Only one of the artists in Toronto Dance Theatre’s On Display got to choose their collaborator. The project matches dancers from the company with first-time choreographers to create a series of solos together. Each pairing was an arranged marriage decided on by artistic director Christopher House. Except House’s own partnership, that is. From the beginning it wasn’t even a question he would work with Jordan Tannahill.
The pair first met in 2012 on the sidewalk outside the Sony Centre after watching Philip Glass and Robert Wilson’s epic opera Einstein on the Beach. The five-hour marathon left audience members with a lot to digest, and they struck up a conversation about the show. Chatting led to drinks, which led to seeing shows together, which blossomed into a long-term friendship.

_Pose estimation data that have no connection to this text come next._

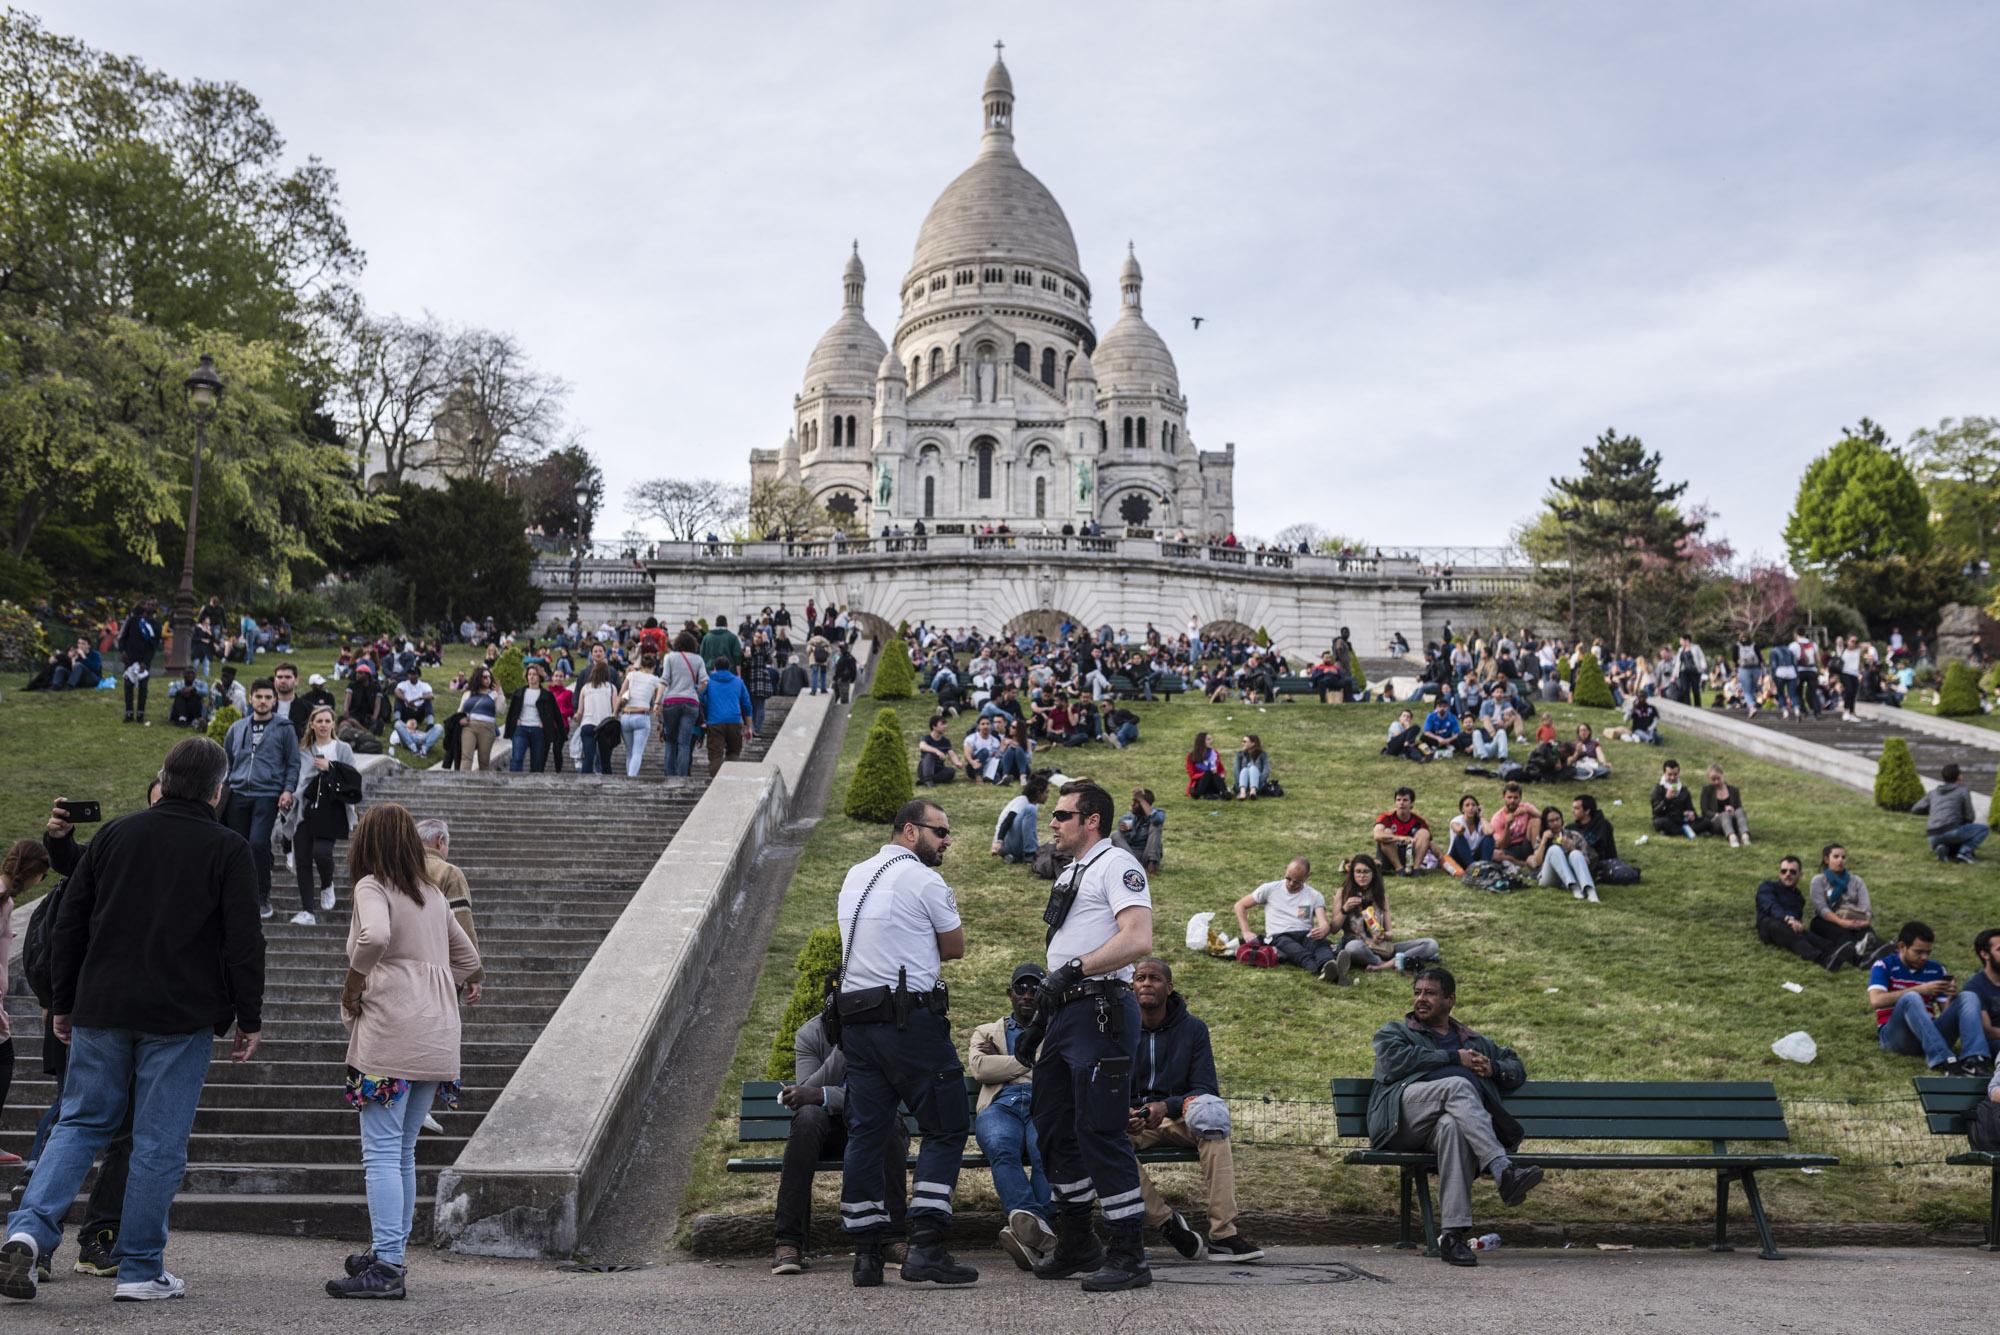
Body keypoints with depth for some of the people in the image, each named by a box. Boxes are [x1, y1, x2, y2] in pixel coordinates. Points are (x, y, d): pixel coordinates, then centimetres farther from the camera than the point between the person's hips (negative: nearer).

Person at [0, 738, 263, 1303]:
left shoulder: (114, 834, 8)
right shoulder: (228, 851, -5)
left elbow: (67, 926, 10)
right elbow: (244, 943, -7)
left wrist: (63, 1003, 17)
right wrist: (249, 1019, 1)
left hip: (101, 1010, 4)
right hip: (181, 1020, -4)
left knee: (81, 1122, 16)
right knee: (160, 1141, 3)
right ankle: (141, 1271, 9)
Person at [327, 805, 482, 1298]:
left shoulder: (373, 887, -3)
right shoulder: (433, 894, 18)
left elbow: (375, 935, -24)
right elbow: (467, 957, 25)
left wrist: (352, 984, -9)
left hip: (391, 1035, -7)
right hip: (438, 1036, 7)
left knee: (382, 1152, -5)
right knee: (404, 1151, 16)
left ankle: (386, 1267, -7)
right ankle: (391, 1250, 24)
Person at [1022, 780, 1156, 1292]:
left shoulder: (1116, 865, -8)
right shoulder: (1069, 875, 22)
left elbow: (1138, 940, -22)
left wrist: (1073, 970, -21)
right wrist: (1042, 1016, 19)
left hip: (1101, 1013, -10)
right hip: (1066, 1014, 10)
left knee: (1100, 1133, -10)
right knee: (1055, 1129, 14)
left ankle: (1129, 1256, -2)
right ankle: (1078, 1246, 26)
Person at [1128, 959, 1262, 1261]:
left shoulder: (1193, 1029, 2)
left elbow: (1206, 1089, -5)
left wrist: (1167, 1106, -26)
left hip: (1178, 1118, 0)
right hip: (1132, 1121, 0)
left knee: (1213, 1123, -34)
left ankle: (1223, 1234, -36)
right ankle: (1165, 1221, -30)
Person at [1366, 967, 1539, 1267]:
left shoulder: (1476, 1042, 38)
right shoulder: (1393, 1032, 27)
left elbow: (1517, 1067, 40)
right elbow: (1395, 1062, 4)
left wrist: (1492, 1069, 15)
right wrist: (1454, 1058, 2)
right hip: (1404, 1113, -2)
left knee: (1453, 1127, -39)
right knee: (1458, 1085, -33)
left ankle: (1452, 1233, -45)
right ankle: (1503, 1170, -47)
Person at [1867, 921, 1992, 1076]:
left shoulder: (1936, 969, 16)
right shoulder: (1884, 966, 2)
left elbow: (1946, 1012, 15)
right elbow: (1875, 1001, -16)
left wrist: (1951, 997, -8)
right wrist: (1919, 989, -16)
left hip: (1930, 1036, 5)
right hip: (1894, 1035, -5)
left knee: (1969, 997, -13)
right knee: (1911, 998, -33)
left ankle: (1974, 1060, -37)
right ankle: (1943, 1061, -47)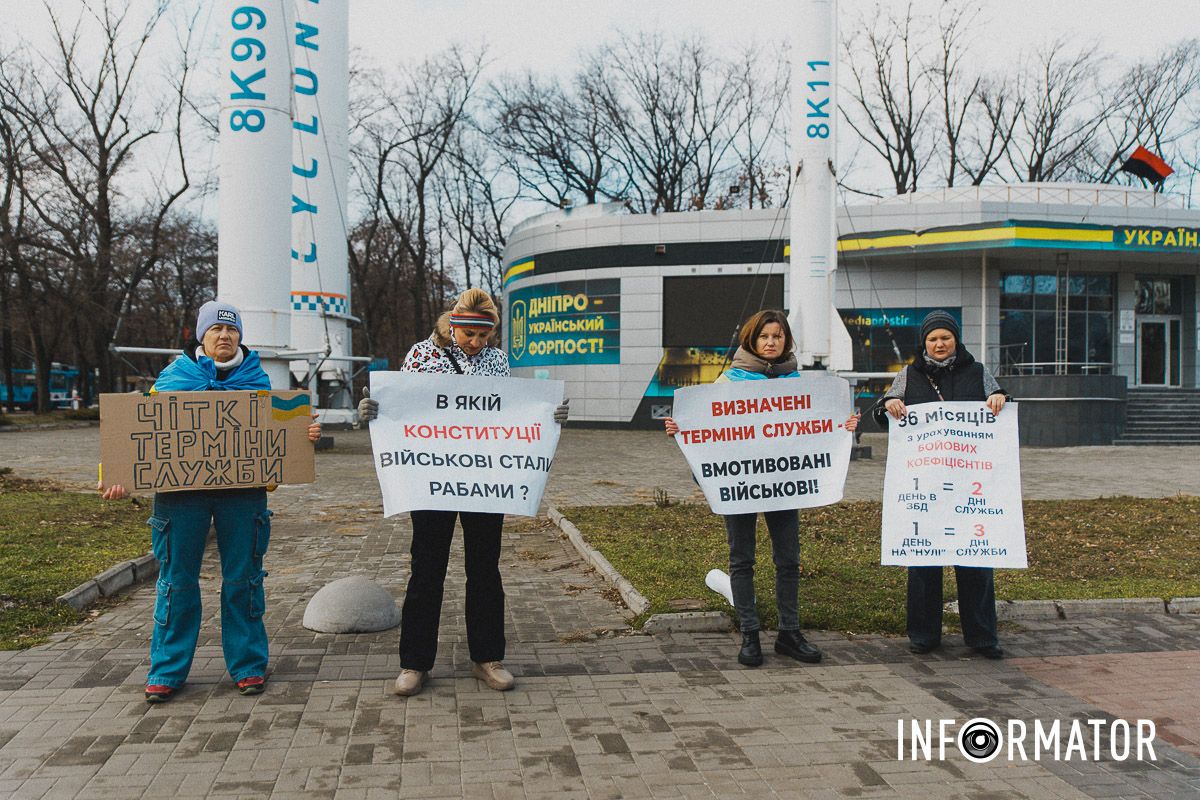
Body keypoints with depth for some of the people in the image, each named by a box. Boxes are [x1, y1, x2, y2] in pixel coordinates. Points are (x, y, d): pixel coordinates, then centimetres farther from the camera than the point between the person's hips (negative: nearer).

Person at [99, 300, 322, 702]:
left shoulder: (256, 379, 11)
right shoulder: (174, 376, 8)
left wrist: (303, 434, -12)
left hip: (242, 490, 1)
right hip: (181, 487, 0)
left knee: (242, 577, 5)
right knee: (177, 578, 4)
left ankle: (248, 665, 17)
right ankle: (167, 669, 17)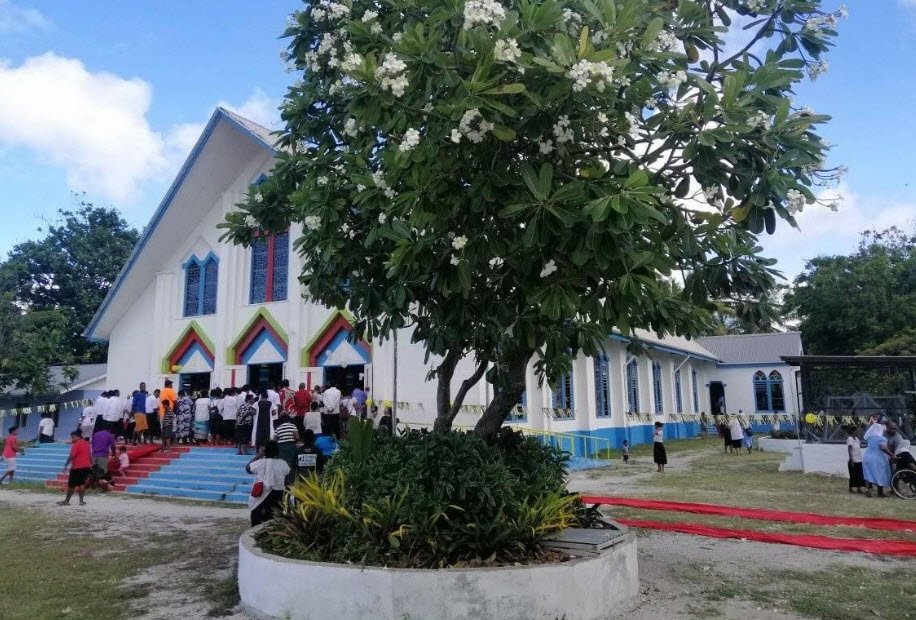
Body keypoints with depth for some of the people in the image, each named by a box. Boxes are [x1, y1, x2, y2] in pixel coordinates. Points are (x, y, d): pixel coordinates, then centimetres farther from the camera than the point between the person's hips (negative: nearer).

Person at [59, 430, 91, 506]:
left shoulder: (76, 444, -11)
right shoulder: (87, 443, 12)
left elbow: (71, 456, -16)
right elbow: (90, 455, 16)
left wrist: (66, 465, -11)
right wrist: (90, 464, 22)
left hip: (77, 467, -7)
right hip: (86, 466, 7)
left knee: (71, 484, 4)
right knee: (82, 484, 9)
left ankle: (67, 501, 11)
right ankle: (81, 500, 6)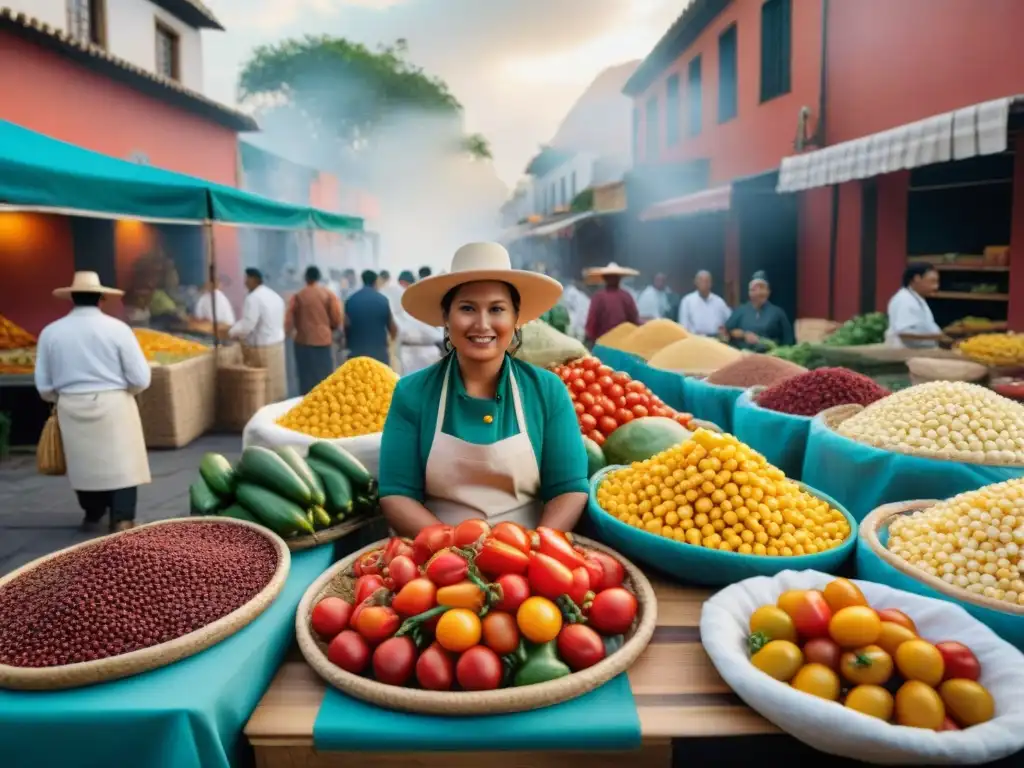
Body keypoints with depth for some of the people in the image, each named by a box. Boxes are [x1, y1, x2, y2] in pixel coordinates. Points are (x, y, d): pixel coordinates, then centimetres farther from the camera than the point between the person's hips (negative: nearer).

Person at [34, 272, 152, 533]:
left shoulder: (50, 332, 0)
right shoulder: (117, 328, -9)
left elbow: (43, 385, 3)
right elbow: (140, 379, -9)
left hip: (71, 409, 3)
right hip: (113, 406, -3)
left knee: (84, 463, 17)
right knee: (121, 462, 5)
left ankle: (92, 517, 30)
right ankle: (122, 519, 0)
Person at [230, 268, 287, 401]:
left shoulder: (253, 298, -15)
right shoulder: (275, 296, 12)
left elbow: (246, 325, -19)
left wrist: (231, 332, -1)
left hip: (261, 348, -9)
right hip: (277, 344, 9)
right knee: (274, 384, 12)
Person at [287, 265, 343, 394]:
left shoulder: (298, 296, -2)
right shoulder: (329, 295, -2)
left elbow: (289, 320, -1)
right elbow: (337, 319, -3)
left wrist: (290, 332, 19)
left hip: (303, 341, 0)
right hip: (324, 340, 0)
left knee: (307, 377, 6)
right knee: (324, 376, 6)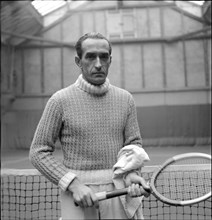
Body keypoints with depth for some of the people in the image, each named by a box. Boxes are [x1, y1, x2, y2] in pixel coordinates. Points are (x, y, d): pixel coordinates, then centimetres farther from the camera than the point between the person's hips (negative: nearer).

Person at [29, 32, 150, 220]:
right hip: (77, 190, -2)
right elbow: (39, 152, -4)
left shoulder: (125, 99, 3)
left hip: (120, 190, 3)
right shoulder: (61, 100, -6)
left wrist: (131, 173, -9)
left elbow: (134, 142, 10)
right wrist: (74, 184, -14)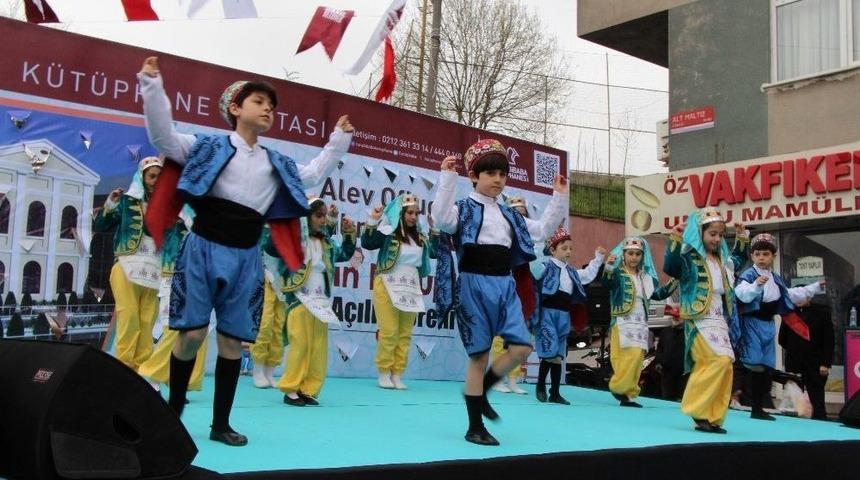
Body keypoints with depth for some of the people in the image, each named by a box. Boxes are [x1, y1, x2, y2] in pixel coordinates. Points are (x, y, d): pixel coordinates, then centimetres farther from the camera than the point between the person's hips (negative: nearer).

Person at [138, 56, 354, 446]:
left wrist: (338, 141, 29)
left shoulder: (277, 164, 17)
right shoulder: (209, 146, 3)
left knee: (232, 338, 5)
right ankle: (173, 412, 11)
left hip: (245, 257, 4)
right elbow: (163, 137, -6)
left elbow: (313, 174, 30)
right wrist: (152, 86, -14)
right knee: (192, 332, -8)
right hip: (203, 248, -4)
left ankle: (220, 424, 14)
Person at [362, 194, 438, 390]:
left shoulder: (420, 237, 10)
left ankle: (397, 375, 10)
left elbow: (434, 253, 18)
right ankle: (384, 373, 7)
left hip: (411, 290, 5)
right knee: (389, 332, -6)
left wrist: (435, 231, 9)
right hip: (388, 288, -5)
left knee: (405, 334, 4)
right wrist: (372, 222, -25)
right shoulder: (388, 232, -6)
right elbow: (366, 244, -16)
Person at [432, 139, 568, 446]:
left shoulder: (509, 215, 17)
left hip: (505, 286, 6)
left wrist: (559, 198, 18)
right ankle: (475, 428, 9)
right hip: (475, 284, -6)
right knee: (479, 355, -2)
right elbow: (442, 219, -24)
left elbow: (543, 230, 23)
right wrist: (447, 178, -24)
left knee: (521, 348, -5)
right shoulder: (463, 209, -2)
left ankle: (481, 390, 20)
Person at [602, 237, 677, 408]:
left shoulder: (647, 277, 14)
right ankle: (618, 387, -3)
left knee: (637, 358, 5)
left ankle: (628, 395, 12)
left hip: (640, 323, 6)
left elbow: (658, 294, 23)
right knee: (632, 355, -20)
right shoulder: (618, 273, -5)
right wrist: (608, 268, -46)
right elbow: (607, 283, -26)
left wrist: (674, 282, 11)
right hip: (623, 322, -6)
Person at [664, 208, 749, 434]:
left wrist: (742, 241, 27)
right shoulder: (689, 257, -8)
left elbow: (737, 263, 38)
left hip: (720, 321, 8)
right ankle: (698, 411, -11)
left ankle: (711, 418, 12)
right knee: (719, 360, -22)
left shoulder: (722, 260, 15)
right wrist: (675, 241, -32)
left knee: (724, 367, 5)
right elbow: (670, 268, -27)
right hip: (700, 321, -8)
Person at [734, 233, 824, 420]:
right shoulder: (748, 275, -11)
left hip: (768, 324, 8)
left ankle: (758, 407, 16)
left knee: (766, 366, 9)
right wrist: (756, 285, -46)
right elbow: (741, 294, -29)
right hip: (752, 322, -8)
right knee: (754, 364, -15)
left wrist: (814, 287, 35)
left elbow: (791, 295, 31)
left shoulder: (776, 279, 16)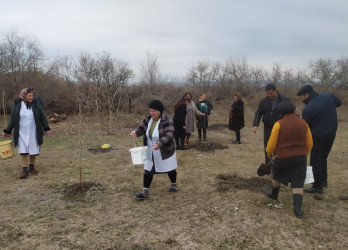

Their natural chemistry was part of the reason House thought they should collaborate. But on their first day in the studio, it became clear a shared history doesn’t automatically mean an affinity for communication in a creative process.
“All of a sudden, I had to develop a whole new way of thinking and speaking in the context of making a dance together,” Tannahill says. “There are obvious commonalities with making plays in terms of creating a live experience through images. But it took me a few days to get my head around how we speak together as dancer and choreographer.”
Dubbed Rough House, the piece began with Tannahill giving House a series of impossible tasks, most of which involved removing clothing. Though the result is at times funny, playful and sexy, the intention was to present a conversation between two different generations of gay men about the body and how it changes over time.
“I wanted to explore a sort of intergenerational queer sexuality,” Tannahill says. “The piece is, in a way, about grafting my sexuality onto Christopher and vice versa. It’s a very intimate exchange, and at times it becomes quite vulnerable. Other moments it’s a bit like watching a frenzied Queen’s Park hookup.”